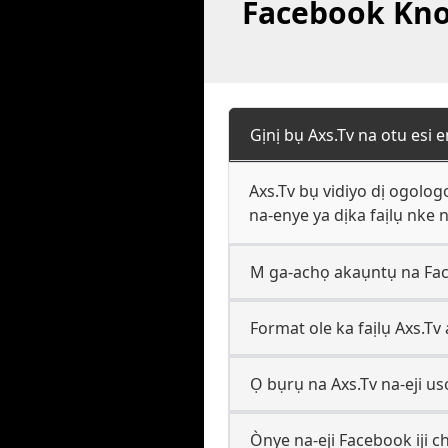
Facebook Know
Gịnị bụ Axs.Tv na otu esi
Axs.Tv bụ vidiyo dị ogolo
na-enye ya dịka faịlụ nke
M ga-achọ akaụntụ na Fac
Format ole ka faịlụ Axs.Tv
Ọ bụrụ na Axs.Tv na-eji 
Ònye na-eji Facebook iji ch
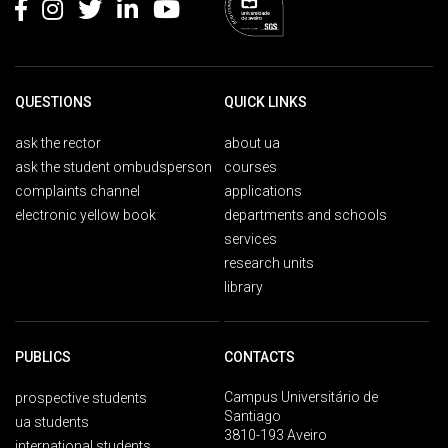
QUESTIONS
QUICK LINKS
ask the rector
about ua
ask the student ombudsperson
courses
complaints channel
applications
electronic yellow book
departments and schools
services
research units
library
PUBLICS
CONTACTS
Campus Universitário de
prospective students
Santiago
ua students
3810-193 Aveiro
international students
━━━━━━━━━━
If pictures appear among the records, do not carry them over; retype the rest exactly.

Facebook Know
Gịnị bụ Axs.Tv na otu esi
Axs.Tv bụ vidiyo dị ogolo
na-enye ya dịka faịlụ nke
M ga-achọ akaụntụ na Fac
Format ole ka faịlụ Axs.Tv
Ọ bụrụ na Axs.Tv na-eji 
Ònye na-eji Facebook iji ch
QUESTIONS
QUICK LINKS
ask the rector
about ua
ask the student ombudsperson
courses
complaints channel
applications
electronic yellow book
departments and schools
services
research units
library
PUBLICS
CONTACTS
Campus Universitário de
prospective students
Santiago
ua students
3810-193 Aveiro
international students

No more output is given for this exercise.